Mortgage lenders are getting even bigger taxpayer subsidies to write off mortgage loans for potentially delinquent borrowers, reports today’s Washington Examiner. “President Barack Obama last week created another subsidy for home lenders, boosting benefits to lenders under the ‘Hope for Homeowners’ program created last summer. Under the 2008 law, Washington guarantees loans if lenders gave favorable terms, including principal reduction. The amendment Obama signed last week heightens cash payments to lenders and loosens standards.”

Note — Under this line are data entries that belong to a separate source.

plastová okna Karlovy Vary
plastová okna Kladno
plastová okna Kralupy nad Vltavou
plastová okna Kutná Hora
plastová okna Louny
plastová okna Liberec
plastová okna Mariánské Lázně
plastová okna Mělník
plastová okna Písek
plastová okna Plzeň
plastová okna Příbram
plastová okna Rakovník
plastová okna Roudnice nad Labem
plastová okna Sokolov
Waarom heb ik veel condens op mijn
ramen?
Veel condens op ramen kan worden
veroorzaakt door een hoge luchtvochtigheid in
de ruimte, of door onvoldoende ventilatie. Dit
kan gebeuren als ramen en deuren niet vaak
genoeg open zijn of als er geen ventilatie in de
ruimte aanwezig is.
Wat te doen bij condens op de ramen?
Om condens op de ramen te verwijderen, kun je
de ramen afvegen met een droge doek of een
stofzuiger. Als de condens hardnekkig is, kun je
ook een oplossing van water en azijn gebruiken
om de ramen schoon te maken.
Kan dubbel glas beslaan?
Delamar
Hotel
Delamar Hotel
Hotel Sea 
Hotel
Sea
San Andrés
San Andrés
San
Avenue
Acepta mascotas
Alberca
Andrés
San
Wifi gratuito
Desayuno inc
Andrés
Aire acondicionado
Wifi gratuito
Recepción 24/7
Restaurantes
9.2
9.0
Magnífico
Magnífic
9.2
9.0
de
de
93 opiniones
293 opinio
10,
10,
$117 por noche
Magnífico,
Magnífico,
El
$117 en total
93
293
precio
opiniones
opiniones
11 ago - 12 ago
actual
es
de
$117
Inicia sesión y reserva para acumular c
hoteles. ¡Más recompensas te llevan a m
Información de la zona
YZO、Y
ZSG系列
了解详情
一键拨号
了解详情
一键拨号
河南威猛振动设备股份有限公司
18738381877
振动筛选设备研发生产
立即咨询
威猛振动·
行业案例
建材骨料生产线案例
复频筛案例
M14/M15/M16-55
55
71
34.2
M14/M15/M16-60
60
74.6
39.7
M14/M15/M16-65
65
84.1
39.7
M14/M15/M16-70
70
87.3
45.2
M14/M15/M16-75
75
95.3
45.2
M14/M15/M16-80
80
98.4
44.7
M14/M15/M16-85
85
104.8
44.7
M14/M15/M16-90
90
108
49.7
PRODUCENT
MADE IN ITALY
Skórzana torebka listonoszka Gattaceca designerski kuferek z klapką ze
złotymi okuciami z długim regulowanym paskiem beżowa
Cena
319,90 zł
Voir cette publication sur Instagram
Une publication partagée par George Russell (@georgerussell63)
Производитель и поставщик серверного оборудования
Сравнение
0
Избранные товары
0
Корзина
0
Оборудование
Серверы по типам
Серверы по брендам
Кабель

It’s not just lenders who are getting federal payments for writing off loans, but also companies that service loans without owning them. The servicers now have a financial incentive to write off other institutions’ loans to potential deadbeats, at the expense of whoever actually owns the loan — which probably includes some of the companies your 401(k) mutual funds invested in. Essentially, it’s a bounty on your 401(k).

The Obama Administration has now devoted at least $250 billion to mortgage bailouts, including high-income borrowers whose mortgage payments are not excessive, but who face financial difficulties because of other debts they incurred through excessive consumption. This will increase a deficit that now exceeds $1.8 trillion. Obama’s budget would increase the national debt over the budgets left behind by the Bush Administration by a phenomenal 26.3% of the economy.

Powerful Wall Street firms like Goldman Sachs, a major liberal donor that received billions it didn’t need through the AIG bailout, now are being given protection against competition from hedge funds, which did not get bailouts or cause problems for taxpayers. “Wall Street’s largest banks are getting what they want in the U.S. treasury’s plan to regulate over-the-counter derivatives by making all market participants adhere to the same capital requirements,” even funds that are small and ill-equipped to handle the hassle of such regulation. “‘The banks appear to wish to maintain the intra-dealer market and raise barriers to new entrants to keep the OTC business as compartmentalized as possible and to protect their profitable market conditions,’ said Brad Hint, an analyst at Stanford C. Bernstein & Co. in New York.”